Steve Mason was not his sharpest Thursday night and he's the first to admit it.

"There's nights where you're not feeling as sharp as you'd like to," Mason said. "This is a situation the guys in front never quit. They earned the two points for sure."

Mason yielded five goals for the third time this season, but made enough saves to secure the Flyers' seventh straight win, a 6-5 victory over the Oilers at the Wells Fargo Center.

The win streak is the longest the Flyers have had since Dec. 2-15, 2011, when "Mr. Universe" Ilya Bryzgalov was their goaltender. Mason finished with 28 saves.

"The guys bailed me out," Mason said, "When your goalie is not making the saves that you need, but the guys keep battling in front, from a personal standpoint, it's huge to see."

Making his 16th start in the Flyers' last 17 games, Mason appeared to show signs of fatigue against Edmonton. He's started the last six games, winning all six.

His current six-game win streak is a career-high, and the five goals allowed Thursday is the first time he's allowed more than two goals during this current streak. 

Entering Thursday, Mason was 5-0 with a 1.74 goals-against average and .947 save percentage in his previous five starts, and 8-3-1 with a 2.11 GAA and .930 save percentage since Nov. 12. So Thursday is just a small blemish on Mason's impressive résumé of late.

"I didn't think he looked tired," Flyers head coach Dave Hakstol said. "This win's a little bit indicative of the type of team we have. A couple nights ago, Mason was the best player. He picked up a lot of guys around him and tonight maybe wasn't his best.

"But it was pretty good. The guys battled hard. They picked up some of the slack. That's what it takes. Every guy's not going to be at their best every night.

"You'd like them to be, and I know the guys want to be at that level, but when one piece isn't working, the other part has to pick it up."

The Flyers' offensive outburst came two days after Mason stole two points against the Florida Panthers, and nine days after the goalie stole another two points against Boston.

Twice on Thursday the Flyers faced two-goal deficits, and both times they found a way to erase them. According to the Elias Sports Bureau, it's the first time in Flyers' history they were able to win a game in which they were down two goals twice.

"Once we got it to 5-4," Mason said, "I tried to lock it down as best I could. There's nights where you're not feeling as sharp as you'd like to.  … Coming back in a couple of days, from a personal standpoint, I got to be more sharp."

After going falling behind 2-0, the Flyers tied it, 2-2, with three goals in 72 seconds in the second period, the quickest three-goal burst since Feb. 14, 2009, vs. the Islanders. 

Then, the Flyers fell behind 5-3 before Voracek sparked a three-goal third period with his 10th of the year at 6:31. Claude Giroux tallied his second of the game, and Michael Raffl pushed the Flyers to victory with his sixth of the season at 18:31 of the final stanza.

"It's a great feeling to come back from behind," Flyers rookie defenseman Ivan Provorov said. "You never want to be in that position, but that's the way it sometimes go.

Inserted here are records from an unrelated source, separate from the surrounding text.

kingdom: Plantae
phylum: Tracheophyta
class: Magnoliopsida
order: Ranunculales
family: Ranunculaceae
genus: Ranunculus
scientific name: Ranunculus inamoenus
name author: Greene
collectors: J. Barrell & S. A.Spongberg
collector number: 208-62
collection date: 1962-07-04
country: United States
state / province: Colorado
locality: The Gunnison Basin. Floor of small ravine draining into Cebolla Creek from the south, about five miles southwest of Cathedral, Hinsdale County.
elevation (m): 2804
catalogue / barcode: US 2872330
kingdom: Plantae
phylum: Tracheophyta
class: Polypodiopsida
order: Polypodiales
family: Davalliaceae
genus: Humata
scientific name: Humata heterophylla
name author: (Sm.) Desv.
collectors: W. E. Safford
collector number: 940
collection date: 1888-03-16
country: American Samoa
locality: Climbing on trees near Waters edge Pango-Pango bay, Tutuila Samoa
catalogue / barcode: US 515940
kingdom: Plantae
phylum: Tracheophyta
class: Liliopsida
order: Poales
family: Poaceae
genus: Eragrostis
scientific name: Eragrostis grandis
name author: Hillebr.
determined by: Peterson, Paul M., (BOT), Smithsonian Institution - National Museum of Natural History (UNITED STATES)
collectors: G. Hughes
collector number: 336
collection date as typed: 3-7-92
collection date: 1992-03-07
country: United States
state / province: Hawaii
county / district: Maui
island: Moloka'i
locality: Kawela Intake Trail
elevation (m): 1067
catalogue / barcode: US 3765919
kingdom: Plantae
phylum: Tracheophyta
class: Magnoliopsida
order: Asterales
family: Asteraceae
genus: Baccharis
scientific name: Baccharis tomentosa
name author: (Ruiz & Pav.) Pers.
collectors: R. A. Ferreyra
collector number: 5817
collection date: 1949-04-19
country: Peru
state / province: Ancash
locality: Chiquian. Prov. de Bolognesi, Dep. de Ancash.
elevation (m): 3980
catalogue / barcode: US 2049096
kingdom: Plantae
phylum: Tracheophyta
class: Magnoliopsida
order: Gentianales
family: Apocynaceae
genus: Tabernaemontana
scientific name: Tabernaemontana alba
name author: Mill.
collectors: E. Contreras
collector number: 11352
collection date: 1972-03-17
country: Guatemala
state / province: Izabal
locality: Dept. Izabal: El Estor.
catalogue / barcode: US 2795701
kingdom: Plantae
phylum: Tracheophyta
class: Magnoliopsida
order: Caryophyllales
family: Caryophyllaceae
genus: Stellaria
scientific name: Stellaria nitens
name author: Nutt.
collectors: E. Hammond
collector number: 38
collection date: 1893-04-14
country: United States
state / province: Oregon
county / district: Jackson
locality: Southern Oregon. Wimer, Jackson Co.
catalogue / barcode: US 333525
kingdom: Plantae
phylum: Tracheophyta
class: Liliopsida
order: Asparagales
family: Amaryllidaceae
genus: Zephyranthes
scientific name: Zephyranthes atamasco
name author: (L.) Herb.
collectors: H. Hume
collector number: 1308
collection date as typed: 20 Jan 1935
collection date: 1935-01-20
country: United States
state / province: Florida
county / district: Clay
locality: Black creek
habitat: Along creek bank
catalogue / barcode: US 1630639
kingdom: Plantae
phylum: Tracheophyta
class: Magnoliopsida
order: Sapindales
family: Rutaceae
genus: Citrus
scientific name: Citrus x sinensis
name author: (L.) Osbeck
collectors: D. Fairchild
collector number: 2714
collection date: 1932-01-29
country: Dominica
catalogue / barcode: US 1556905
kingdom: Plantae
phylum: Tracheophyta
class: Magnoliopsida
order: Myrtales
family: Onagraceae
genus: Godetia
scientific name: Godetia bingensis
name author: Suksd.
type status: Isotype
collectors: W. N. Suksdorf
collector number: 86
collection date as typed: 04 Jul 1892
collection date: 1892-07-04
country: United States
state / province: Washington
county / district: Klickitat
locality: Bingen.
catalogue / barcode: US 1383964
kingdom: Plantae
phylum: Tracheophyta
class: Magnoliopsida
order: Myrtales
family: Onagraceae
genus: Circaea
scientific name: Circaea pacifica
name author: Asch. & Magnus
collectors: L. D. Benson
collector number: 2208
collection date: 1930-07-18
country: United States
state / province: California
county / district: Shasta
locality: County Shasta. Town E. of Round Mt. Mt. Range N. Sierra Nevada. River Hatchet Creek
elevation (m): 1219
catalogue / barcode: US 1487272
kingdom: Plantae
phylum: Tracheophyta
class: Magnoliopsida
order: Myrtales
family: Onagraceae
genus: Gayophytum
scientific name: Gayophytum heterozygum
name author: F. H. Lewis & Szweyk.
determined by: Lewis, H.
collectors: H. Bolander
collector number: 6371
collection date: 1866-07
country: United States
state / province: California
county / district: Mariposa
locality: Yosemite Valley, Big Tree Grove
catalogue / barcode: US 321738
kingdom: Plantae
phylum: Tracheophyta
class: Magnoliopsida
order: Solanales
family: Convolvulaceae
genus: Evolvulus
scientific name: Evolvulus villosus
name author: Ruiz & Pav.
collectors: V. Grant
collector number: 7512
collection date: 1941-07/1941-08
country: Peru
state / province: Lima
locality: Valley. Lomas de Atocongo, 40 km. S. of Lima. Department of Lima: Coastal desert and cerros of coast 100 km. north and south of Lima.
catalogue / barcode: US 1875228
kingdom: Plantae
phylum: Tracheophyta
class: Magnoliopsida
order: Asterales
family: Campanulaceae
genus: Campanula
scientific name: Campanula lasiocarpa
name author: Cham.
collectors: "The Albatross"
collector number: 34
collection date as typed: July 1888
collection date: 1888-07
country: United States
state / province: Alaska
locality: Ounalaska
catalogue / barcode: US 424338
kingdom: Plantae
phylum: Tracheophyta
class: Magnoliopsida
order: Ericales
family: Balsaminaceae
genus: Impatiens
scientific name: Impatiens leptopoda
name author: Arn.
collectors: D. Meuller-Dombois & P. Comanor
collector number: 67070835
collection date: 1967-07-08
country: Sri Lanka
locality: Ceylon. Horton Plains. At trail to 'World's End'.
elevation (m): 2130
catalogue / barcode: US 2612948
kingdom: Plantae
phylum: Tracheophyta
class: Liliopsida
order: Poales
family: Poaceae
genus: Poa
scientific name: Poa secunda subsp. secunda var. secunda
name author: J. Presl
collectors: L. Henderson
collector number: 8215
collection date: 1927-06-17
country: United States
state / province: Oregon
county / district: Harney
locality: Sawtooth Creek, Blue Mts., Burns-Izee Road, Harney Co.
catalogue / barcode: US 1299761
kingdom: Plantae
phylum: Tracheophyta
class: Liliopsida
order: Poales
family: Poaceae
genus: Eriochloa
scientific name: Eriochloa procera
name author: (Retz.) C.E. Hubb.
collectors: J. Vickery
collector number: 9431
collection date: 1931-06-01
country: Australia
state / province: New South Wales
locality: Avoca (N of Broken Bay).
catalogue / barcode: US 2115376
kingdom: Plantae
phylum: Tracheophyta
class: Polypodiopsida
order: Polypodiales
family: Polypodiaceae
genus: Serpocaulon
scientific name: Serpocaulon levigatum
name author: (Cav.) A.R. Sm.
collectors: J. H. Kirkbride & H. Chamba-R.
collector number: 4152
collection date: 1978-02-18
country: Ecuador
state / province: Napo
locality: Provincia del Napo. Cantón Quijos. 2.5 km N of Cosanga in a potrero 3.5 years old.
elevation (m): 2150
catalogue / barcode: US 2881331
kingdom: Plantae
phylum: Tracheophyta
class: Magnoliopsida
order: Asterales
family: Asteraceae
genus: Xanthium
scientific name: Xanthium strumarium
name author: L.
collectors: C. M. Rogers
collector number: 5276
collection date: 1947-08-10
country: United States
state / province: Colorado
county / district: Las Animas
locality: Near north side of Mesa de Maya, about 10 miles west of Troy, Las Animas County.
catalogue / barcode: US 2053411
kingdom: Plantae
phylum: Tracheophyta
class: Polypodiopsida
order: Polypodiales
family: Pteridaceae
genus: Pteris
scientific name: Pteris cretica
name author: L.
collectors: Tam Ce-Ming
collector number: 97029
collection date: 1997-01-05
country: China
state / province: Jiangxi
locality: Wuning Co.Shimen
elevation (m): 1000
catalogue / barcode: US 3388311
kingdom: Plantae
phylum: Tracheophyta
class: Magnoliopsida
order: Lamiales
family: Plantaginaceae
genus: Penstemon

We stuck with it and came from behind and won the game. It's a great effort."

Of the five goals allowed Thursday, the first goal Mason allowed was the only one that can be pinned on the netminder. It was not a great goal to give up, on the second shot of the game, too. Afterward, he said the read was the backdoor play, but Leon Draisaitl slipped it through Mason's five-hole for his fifth goal in as many games.

"Some nights you can be better than the other nights," Provorov said. "And that's what the team's all about. We play for each other. If someone has a mistake, we all help him out and play for each other. That's why we win games."

"That's how you become a great team," Voracek, who tied a career-high with four points, said. "Mase playing the last six games the way he did, it wasn't his night.

"We came big for him. It's how you get into the playoffs, and it's how you have success in the playoffs. It's a good thing we won the game and get rolling now."